SOURCE DOCUMENT: Begin
Store Spotlight: Fodder Wholefoods
Mark Hubbard of Fodder Wholefoods tells Rosie Greenaway how he went from foodie to food store owner, putting his stamp on Hereford’s iconic cobbled shopping lane.
Turn your gaze away from Hereford’s grand cathedral and your eyes will land on Church Street, a popular pedestrian trading lane dating back to Anglo Saxon times, now home to Fodder Wholefoods — a renowned small business which attracts customers from as far as mid-Wales.
Opened in 1978, Fodder established itself in an idiosyncratic 14th century building with ‘wonky windows’ and foundations which have been shifting for aeons. Today, the store thrives under the ownership of Mark Hubbard and his husband Phil Wilson, who purchased it in 2014.
As a former staff member, Hubbard has been involved in the business in some way since 2002, after moving to Hereford where he has multi-generational family roots. He first stepped foot into Fodder as a customer, then became a part-time employee and finally the proprietor. “I just got it; it felt like coming home. I got the business and I loved it. I know food, I love food — I love alternative food. I’m a really good cook. I’ve always been interested in wholefoods, and I’ve always tried to eat organically.”
His passion for climate-friendly food combined with his natural business acumen resulted in exponential growth in the first two years. Together, Hubbard and Wilson have steered the business through challenging trading conditions, pivoting through the pandemic, withstanding rising rates and eventually becoming debt-free — a justifiable point of pride.
Now, the double-fronted shop has never looked better or been in more robust financial health, with both the shelves and the books reflecting abundance.
SOURCE DOCUMENT: End
**PROBLEMS TO SOLVE:**
1) Could you transcribe the Fodder Wholefoods profile between "Store Spotlight: Fodder" and "it in 2014.", inclusive?
2) Can you pick up the Fodder Wholefoods store profile after its last sentence and continue it?
AVAILABLE DATA: Begin
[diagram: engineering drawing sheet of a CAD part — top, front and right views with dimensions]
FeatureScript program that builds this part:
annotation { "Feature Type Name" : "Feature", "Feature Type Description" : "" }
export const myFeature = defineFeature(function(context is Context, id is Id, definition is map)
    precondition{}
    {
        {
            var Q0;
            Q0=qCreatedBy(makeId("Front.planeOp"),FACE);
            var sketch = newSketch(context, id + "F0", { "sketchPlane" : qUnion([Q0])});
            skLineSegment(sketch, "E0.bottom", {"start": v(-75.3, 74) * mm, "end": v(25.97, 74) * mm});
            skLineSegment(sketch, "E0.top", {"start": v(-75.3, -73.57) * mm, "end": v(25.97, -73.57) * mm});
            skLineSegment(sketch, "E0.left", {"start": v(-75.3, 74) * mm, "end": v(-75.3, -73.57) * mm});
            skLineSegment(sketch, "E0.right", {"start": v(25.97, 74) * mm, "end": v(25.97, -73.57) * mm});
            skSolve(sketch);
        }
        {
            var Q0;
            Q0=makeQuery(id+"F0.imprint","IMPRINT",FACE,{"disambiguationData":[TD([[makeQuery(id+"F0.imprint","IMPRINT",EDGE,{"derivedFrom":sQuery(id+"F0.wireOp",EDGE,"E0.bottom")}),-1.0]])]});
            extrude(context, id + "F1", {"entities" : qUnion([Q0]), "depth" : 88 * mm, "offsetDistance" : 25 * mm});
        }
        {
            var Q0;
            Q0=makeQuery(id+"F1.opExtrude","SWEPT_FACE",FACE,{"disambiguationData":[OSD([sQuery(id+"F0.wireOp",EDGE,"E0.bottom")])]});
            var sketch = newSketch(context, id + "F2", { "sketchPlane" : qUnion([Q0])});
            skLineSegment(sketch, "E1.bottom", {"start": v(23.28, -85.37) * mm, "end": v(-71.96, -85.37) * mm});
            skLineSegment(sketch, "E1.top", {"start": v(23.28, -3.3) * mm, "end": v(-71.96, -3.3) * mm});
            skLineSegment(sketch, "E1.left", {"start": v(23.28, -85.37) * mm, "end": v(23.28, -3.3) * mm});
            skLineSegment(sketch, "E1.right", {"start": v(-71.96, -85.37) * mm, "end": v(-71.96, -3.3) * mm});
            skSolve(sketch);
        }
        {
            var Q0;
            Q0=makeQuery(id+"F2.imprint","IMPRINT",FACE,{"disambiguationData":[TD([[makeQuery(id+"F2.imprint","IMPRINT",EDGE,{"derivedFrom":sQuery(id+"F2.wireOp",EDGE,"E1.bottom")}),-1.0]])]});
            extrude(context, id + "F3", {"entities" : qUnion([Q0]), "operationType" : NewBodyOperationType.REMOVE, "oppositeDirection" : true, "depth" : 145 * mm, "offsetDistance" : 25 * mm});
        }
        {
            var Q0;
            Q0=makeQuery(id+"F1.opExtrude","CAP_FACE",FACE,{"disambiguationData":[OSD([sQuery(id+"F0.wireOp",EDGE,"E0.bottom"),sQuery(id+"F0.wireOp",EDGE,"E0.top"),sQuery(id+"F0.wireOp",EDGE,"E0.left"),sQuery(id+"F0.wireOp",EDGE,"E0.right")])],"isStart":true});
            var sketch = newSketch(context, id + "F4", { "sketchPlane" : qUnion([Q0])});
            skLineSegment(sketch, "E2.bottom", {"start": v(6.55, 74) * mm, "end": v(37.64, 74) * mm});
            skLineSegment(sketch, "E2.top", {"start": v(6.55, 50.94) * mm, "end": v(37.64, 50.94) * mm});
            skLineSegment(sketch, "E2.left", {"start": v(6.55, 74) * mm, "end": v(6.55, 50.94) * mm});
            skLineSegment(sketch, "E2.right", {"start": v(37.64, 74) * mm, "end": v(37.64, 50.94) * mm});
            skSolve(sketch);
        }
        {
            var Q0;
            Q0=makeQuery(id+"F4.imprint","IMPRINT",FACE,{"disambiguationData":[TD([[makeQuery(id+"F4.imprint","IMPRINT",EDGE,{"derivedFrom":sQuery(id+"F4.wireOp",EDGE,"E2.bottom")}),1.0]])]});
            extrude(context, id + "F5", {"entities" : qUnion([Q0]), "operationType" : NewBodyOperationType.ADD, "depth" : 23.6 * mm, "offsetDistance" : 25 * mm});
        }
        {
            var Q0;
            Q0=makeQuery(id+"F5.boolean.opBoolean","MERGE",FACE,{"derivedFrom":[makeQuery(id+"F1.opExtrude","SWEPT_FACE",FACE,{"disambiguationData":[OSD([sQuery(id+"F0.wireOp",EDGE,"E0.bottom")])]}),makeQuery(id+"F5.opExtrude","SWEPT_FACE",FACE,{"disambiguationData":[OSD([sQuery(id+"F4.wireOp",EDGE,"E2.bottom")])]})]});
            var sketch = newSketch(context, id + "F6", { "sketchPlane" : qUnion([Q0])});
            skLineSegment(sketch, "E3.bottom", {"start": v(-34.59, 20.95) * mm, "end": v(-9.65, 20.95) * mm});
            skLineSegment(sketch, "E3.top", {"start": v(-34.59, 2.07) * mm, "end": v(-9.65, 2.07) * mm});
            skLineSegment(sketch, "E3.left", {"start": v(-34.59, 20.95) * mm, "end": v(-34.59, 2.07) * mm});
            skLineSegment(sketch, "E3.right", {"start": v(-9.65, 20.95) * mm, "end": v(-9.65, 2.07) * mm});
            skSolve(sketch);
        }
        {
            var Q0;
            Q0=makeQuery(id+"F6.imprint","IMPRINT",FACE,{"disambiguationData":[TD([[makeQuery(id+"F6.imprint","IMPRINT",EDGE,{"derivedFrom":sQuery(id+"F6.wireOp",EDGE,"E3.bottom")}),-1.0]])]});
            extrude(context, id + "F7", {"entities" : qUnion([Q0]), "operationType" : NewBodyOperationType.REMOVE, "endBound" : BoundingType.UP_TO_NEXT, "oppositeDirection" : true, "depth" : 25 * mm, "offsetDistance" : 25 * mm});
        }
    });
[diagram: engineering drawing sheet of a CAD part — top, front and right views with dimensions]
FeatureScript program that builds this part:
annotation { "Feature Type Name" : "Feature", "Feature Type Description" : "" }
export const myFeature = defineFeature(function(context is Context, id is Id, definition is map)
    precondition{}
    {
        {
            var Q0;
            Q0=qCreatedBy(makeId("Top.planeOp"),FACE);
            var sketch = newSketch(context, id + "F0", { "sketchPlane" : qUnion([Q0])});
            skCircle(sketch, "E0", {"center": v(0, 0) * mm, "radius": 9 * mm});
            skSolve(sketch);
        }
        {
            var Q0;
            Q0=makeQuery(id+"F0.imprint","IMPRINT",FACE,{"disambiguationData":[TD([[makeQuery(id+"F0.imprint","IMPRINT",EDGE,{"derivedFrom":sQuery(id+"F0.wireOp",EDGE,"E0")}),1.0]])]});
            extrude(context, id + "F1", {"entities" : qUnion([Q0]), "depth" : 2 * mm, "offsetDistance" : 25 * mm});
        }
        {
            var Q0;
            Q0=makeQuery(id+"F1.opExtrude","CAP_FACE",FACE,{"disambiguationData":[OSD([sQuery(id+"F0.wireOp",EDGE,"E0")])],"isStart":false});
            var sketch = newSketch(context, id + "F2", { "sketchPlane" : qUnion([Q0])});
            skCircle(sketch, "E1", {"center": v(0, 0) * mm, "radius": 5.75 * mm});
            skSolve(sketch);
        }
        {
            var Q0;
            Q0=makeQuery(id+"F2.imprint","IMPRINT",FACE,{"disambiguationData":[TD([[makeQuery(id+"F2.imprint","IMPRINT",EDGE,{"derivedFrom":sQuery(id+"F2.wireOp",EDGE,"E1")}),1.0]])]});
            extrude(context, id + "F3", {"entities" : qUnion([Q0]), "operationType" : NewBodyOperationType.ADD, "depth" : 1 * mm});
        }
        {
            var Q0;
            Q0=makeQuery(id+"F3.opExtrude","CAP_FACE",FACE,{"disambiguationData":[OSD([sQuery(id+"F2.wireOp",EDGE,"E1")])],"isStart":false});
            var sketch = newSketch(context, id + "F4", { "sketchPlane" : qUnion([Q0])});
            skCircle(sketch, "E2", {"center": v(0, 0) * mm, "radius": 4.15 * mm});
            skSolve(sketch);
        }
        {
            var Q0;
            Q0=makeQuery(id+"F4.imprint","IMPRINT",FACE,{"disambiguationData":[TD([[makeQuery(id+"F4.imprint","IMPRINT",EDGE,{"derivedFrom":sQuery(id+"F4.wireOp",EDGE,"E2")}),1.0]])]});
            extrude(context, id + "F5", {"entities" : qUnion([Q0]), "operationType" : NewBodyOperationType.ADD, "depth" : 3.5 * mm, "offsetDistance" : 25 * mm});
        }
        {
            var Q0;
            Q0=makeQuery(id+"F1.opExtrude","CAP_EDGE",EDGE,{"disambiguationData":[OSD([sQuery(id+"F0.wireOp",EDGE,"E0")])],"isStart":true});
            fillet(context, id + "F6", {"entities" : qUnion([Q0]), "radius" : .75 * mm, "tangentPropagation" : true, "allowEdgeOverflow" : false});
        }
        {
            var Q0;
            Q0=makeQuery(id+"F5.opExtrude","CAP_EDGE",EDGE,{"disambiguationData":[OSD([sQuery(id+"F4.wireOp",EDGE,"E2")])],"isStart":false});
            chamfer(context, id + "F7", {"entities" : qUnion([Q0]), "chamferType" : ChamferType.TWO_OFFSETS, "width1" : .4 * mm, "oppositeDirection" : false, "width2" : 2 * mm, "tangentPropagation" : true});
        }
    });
AVAILABLE DATA: End
**RESULTS OF THE TASKS:**
1)
Store Spotlight: Fodder Wholefoods
Mark Hubbard of Fodder Wholefoods tells Rosie Greenaway how he went from foodie to food store owner, putting his stamp on Hereford’s iconic cobbled shopping lane.
Turn your gaze away from Hereford’s grand cathedral and your eyes will land on Church Street, a popular pedestrian trading lane dating back to Anglo Saxon times, now home to Fodder Wholefoods — a renowned small business which attracts customers from as far as mid-Wales.
Opened in 1978, Fodder established itself in an idiosyncratic 14th century building with ‘wonky windows’ and foundations which have been shifting for aeons. Today, the store thrives under the ownership of Mark Hubbard and his husband Phil Wilson, who purchased it in 2014.

2)
“A wholefood shop shouldn’t be gravel and oats. It should look abundant all the time. The shelves should be full of colourful produce. People like to come into a business that feels like it confidently knows what it’s doing and does it well.”
Dressing the set
Externally, with the help of his 11-strong team, Hubbard practices what he calls ‘dressing the set’ — a joyous and intentional ritual he likens to a theatre get-in, whereby each morning modern metal trays of vibrant fruit and veg are hung beneath smart monochrome awnings, and baskets are neatly stacked at the entrance.
For a period of six years, the shop space opposite Fodder became home to its sister store, Fodder Lotions & Potions, dedicated to beauty and supplements. “What we discovered was that quite a lot of people wouldn’t walk into a wholefood shop, but they would walk into a beauty care shop.”
The second site survived COVID before the energy crisis caused bills to skyrocket from £6,000 a year to £24,000. After closing the store in May 2022 over profit concerns Hubbard was delighted to discover that rather than losing customers as he’d feared, Fodder’s original premises in fact absorbed the footfall from the health and wellbeing store.
The business then entered its most profitable year to date. Keeping beauty SKUs as local as possible, with most brands producing in the rural Hereford area, has been key to successful beauty retailing. “People love the fact that their face cream is made just down the road on an organic smallholding.”
Hubbard describes the past decade of owning and running a wholefood store as ‘a really joyous thing’. “You’re never going to be rich running shops like this [but] it’s a very nice life. The wholefood shop world is inhabited by lovely people. We have a massive, very loyal customer base who get organic. Fodder is incredibly lucky; we’ve definitely got a monopoly in Hereford and we’ve got a virtual monopoly for the whole county. I’ve kind of made it up as I go along to be honest, because I’ve never run a business like this before — what I think works, has worked.”